-------- Provided entries --------
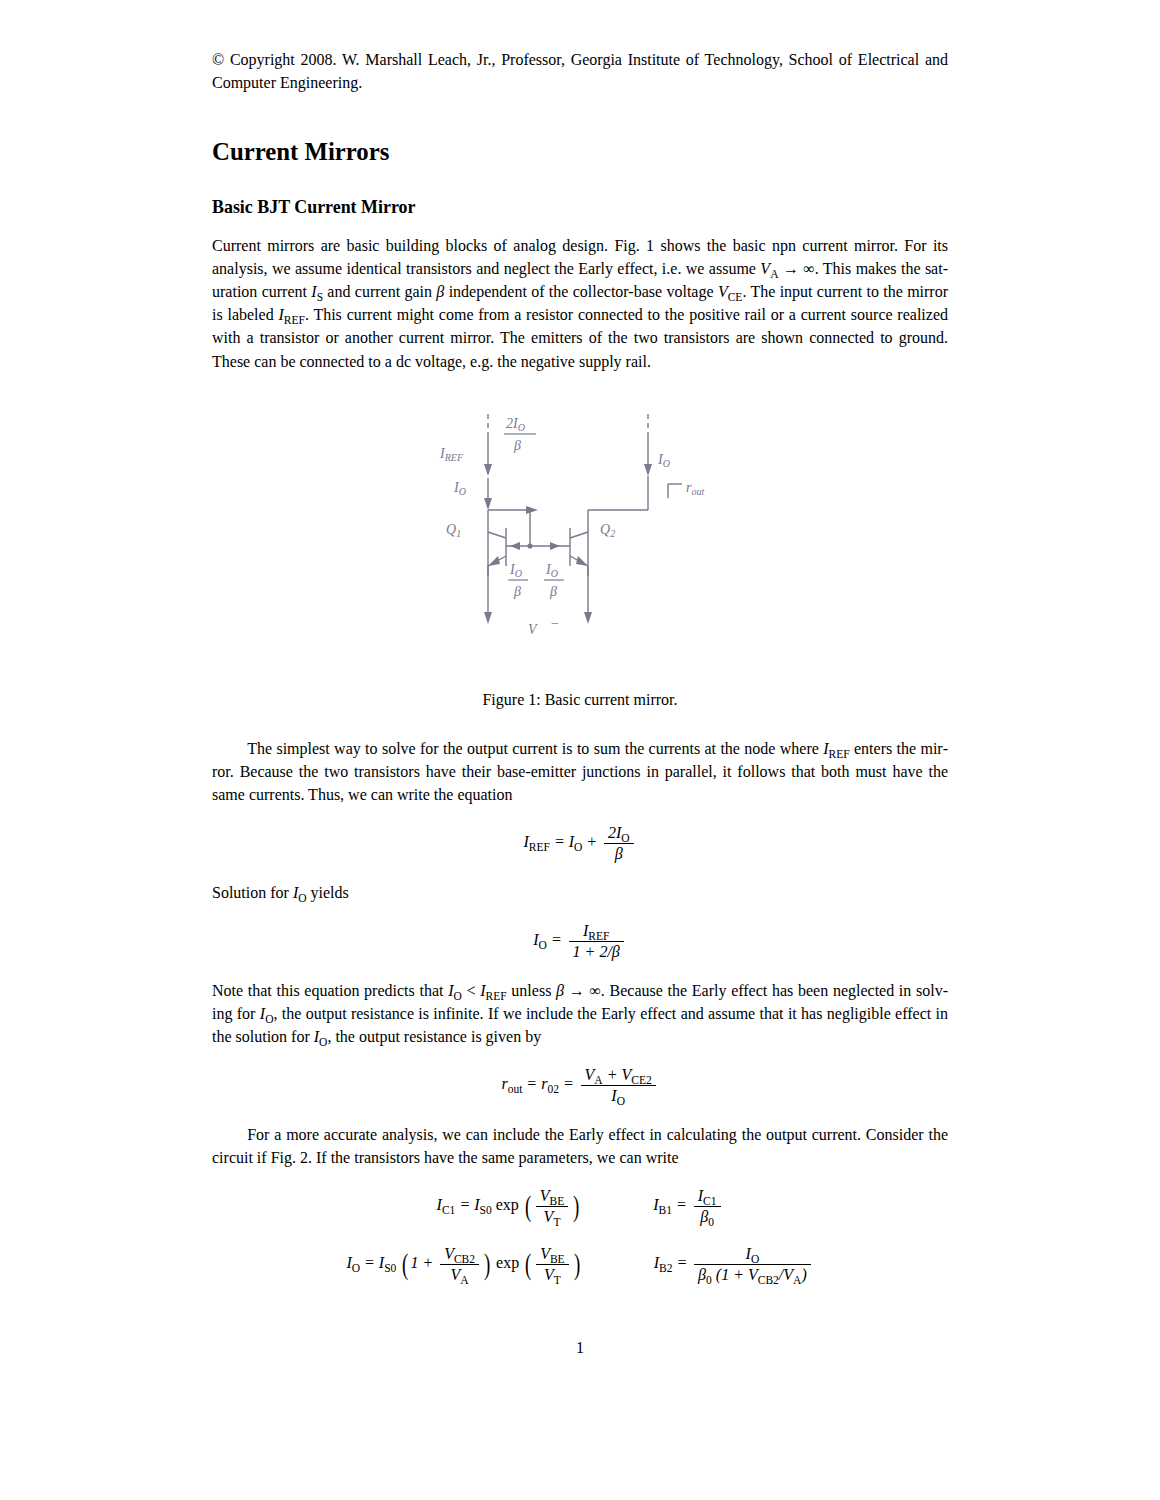© Copyright 2008. W. Marshall Leach, Jr., Professor, Georgia Institute of Technology, School of Electrical and Computer Engineering.
Current Mirrors
Basic BJT Current Mirror
Current mirrors are basic building blocks of analog design. Fig. 1 shows the basic npn current mirror. For its analysis, we assume identical transistors and neglect the Early effect, i.e. we assume VA → ∞. This makes the saturation current IS and current gain β independent of the collector-base voltage VCE. The input current to the mirror is labeled IREF. This current might come from a resistor connected to the positive rail or a current source realized with a transistor or another current mirror. The emitters of the two transistors are shown connected to ground. These can be connected to a dc voltage, e.g. the negative supply rail.
IREF IO IO rout Q1 Q2 2IO β IO β IO β V −
Figure 1: Basic current mirror.
The simplest way to solve for the output current is to sum the currents at the node where IREF enters the mirror. Because the two transistors have their base-emitter junctions in parallel, it follows that both must have the same currents. Thus, we can write the equation
IREF = IO + 2IO β
Solution for IO yields
IO = IREF 1 + 2/β
Note that this equation predicts that IO < IREF unless β → ∞. Because the Early effect has been neglected in solving for IO, the output resistance is infinite. If we include the Early effect and assume that it has negligible effect in the solution for IO, the output resistance is given by
rout = r02 = VA + VCE2 IO
For a more accurate analysis, we can include the Early effect in calculating the output current. Consider the circuit if Fig. 2. If the transistors have the same parameters, we can write
IC1 = IS0 exp (VBE VT) IB1 = IC1 β0
IO = IS0 (1 + VCB2 VA) exp (VBE VT) IB2 = IO β0 (1 + VCB2/VA)
1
--------
### Description of the task
From the line containing "IREF IO IO rout Q1 Q2 2IO β IO β IO β V −" down to the line containing "Figure 1: Basic current mirror." in the material above, reproduce every line exactly, including the two end lines.

### Reply to the task
IREF IO IO rout Q1 Q2 2IO β IO β IO β V −
Figure 1: Basic current mirror.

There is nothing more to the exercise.